Gay Camp is a cotton candy comedy about a summer camp designed to turn gay kids straight, but staffed by silly characters who are secretly gay.  It includes every one-liner and bit of queeny schtick that has escaped the mouths of the urban gay in the past few years and has already been processed into sandwich meat on Glee.

With its heavy reliance on Santorum as the frequent source of its humor, Gay Camp is seriously dated. I suspect that when it was new, there was need for the moment in which the closeted lesbian who wants to ascend to the top job at the camp makes the audience recite the Google definition of Santorum. Today, and for this audience, Santorum is either old news or forgotten. I kept wondering how the playwright could remedy this. Who might he substitute for Santorum? No name came to mind.
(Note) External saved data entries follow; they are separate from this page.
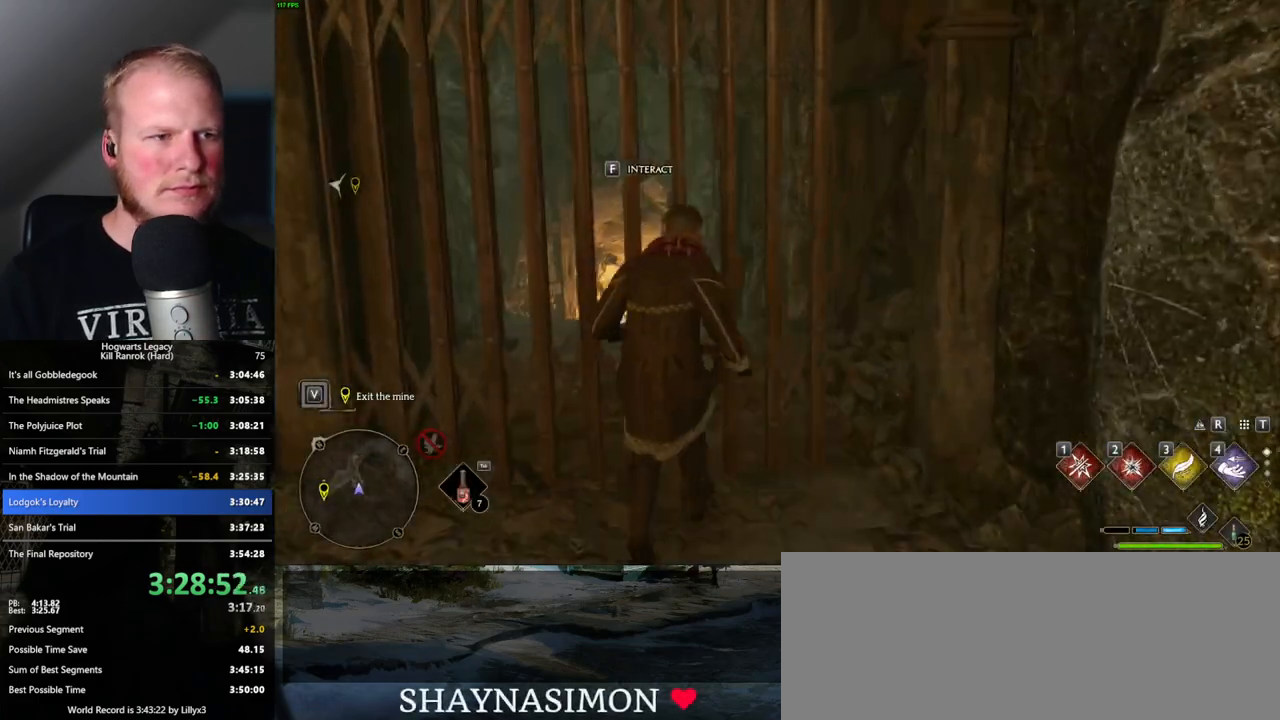
{"keys": ["space", "w"], "mouse": [], "events": [[200, "d", "down"], [350, "d", "up"], [483, "space", "down"]]}
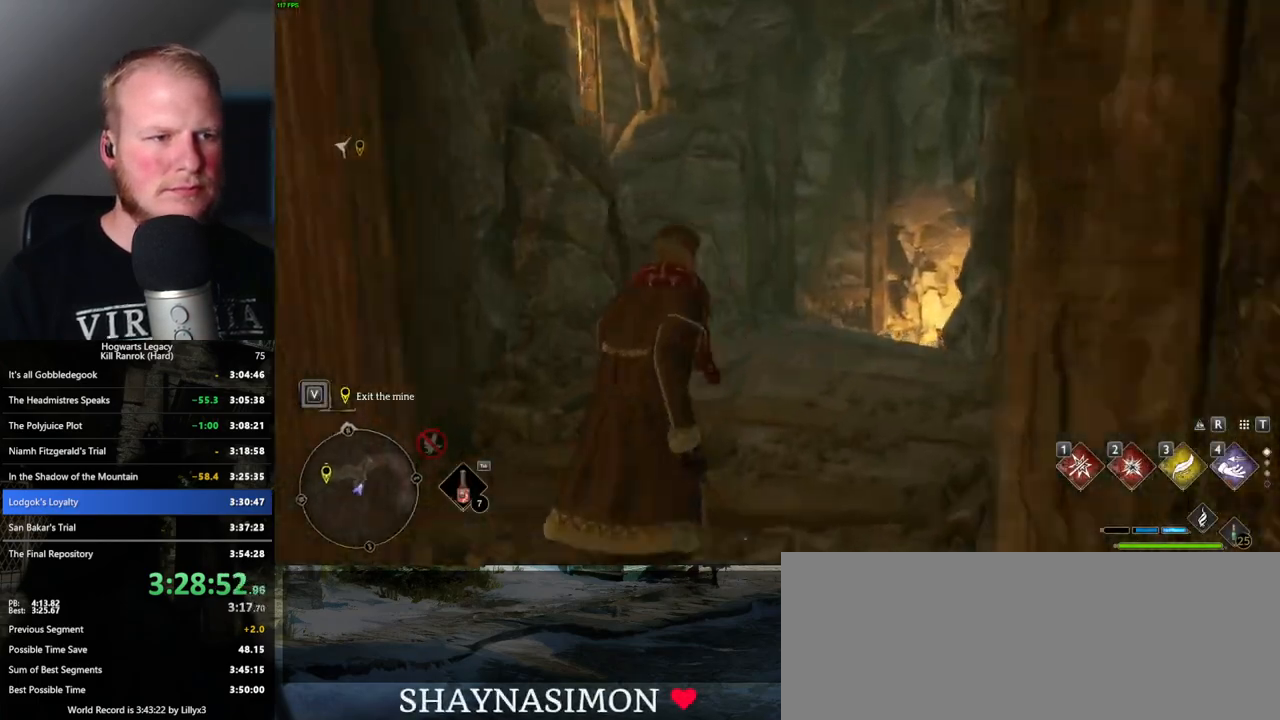
{"keys": ["space", "w"], "mouse": [], "events": []}
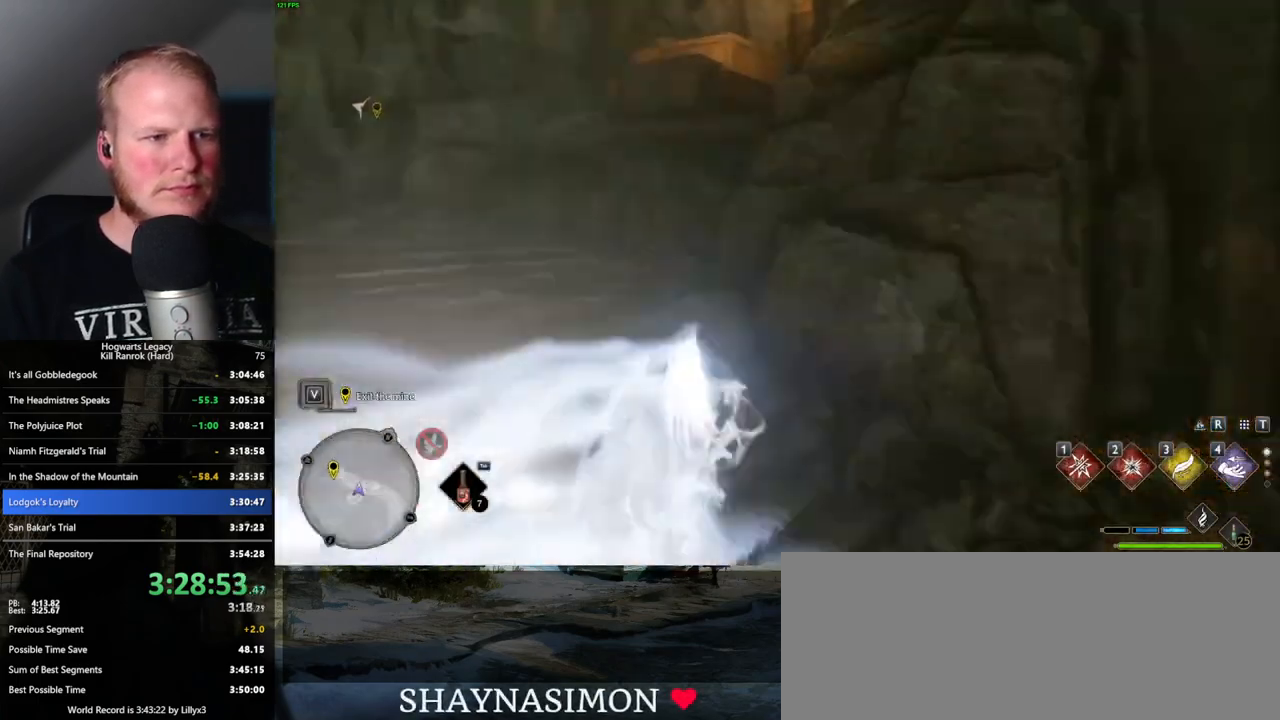
{"keys": ["space", "w"], "mouse": [], "events": [[33, "space", "up"], [400, "space", "down"]]}
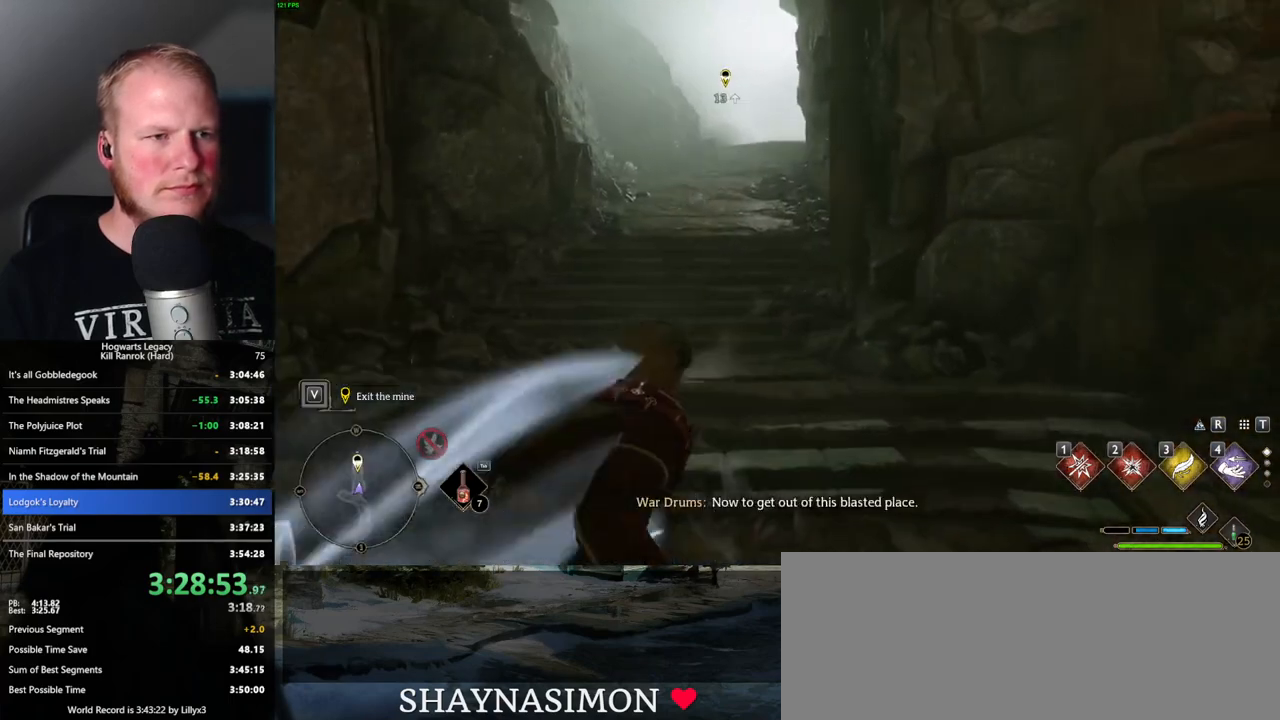
{"keys": ["w"], "mouse": [], "events": [[466, "space", "up"]]}
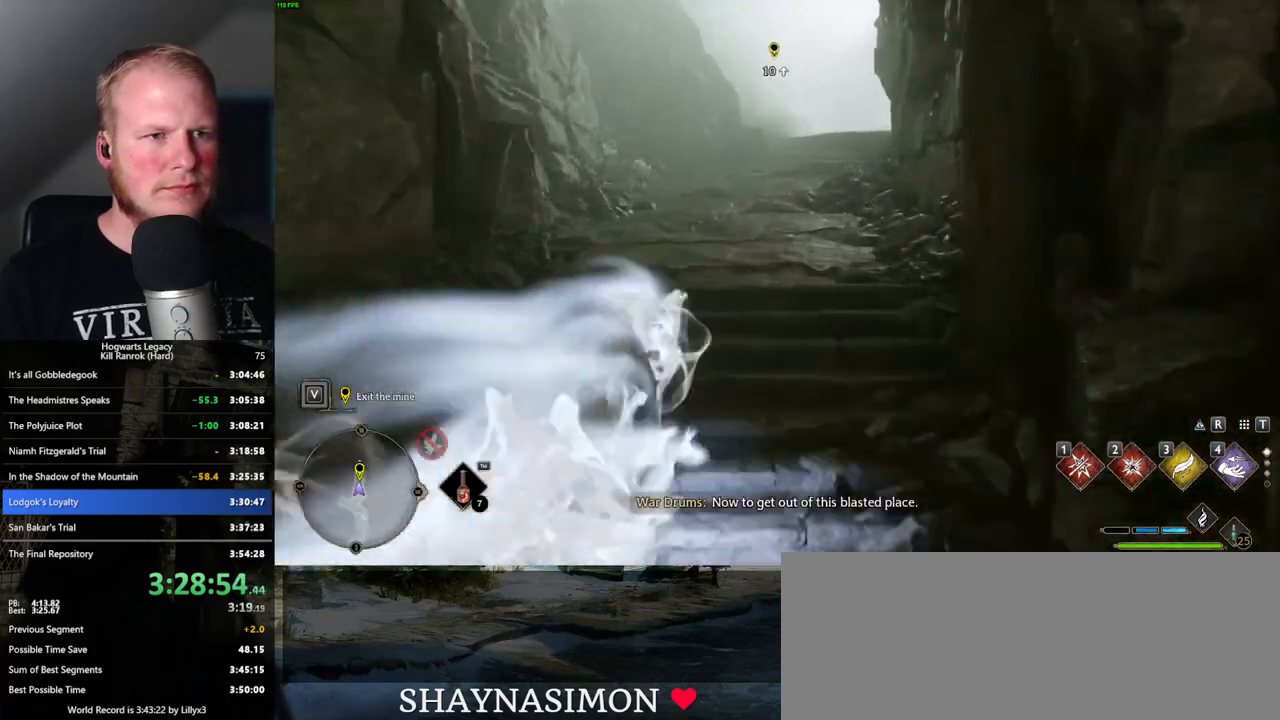
{"keys": ["w"], "mouse": [], "events": []}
While the exuberant and skillful cast (uniformly skinny Williamsburg hipster types who seemed to be brothers?) brought forth a pink vibrator that wouldn’t shut off, a feather boa, an eroticized banana and some really bad wigs, I began to think that this play might work in fly-over country and for a very straight/suburban or rural audience with no gay friends who had already schooled them in modern gay humor. Also, I began to wonder what the venerable Charles Busch might have done with the topic.

I left before the end, and in the heat of the subway, I studied the weary faces of the unentertained. I think Gay Camp would be a hit in a subway car with its energetic cast delivering their lurching kaleidoscope of gaiety for the tired folks riding out the dirt and humidity of their passage home. In a theater, not so much.

In all fairness, many people laughed loudly and repeatedly throughout the play. From where I was standing in the aisle, I could clearly see the faces of the laughers. I don’t know those people and their tribe. I’m sure they are fine and smart folks, but I just do not know them. Therefore, my lack of amusement may be more my fault and less the quality of Gay Camp. Or maybe I just wanted to end this on a kind note, having myself written some lines that turned out not to be funny.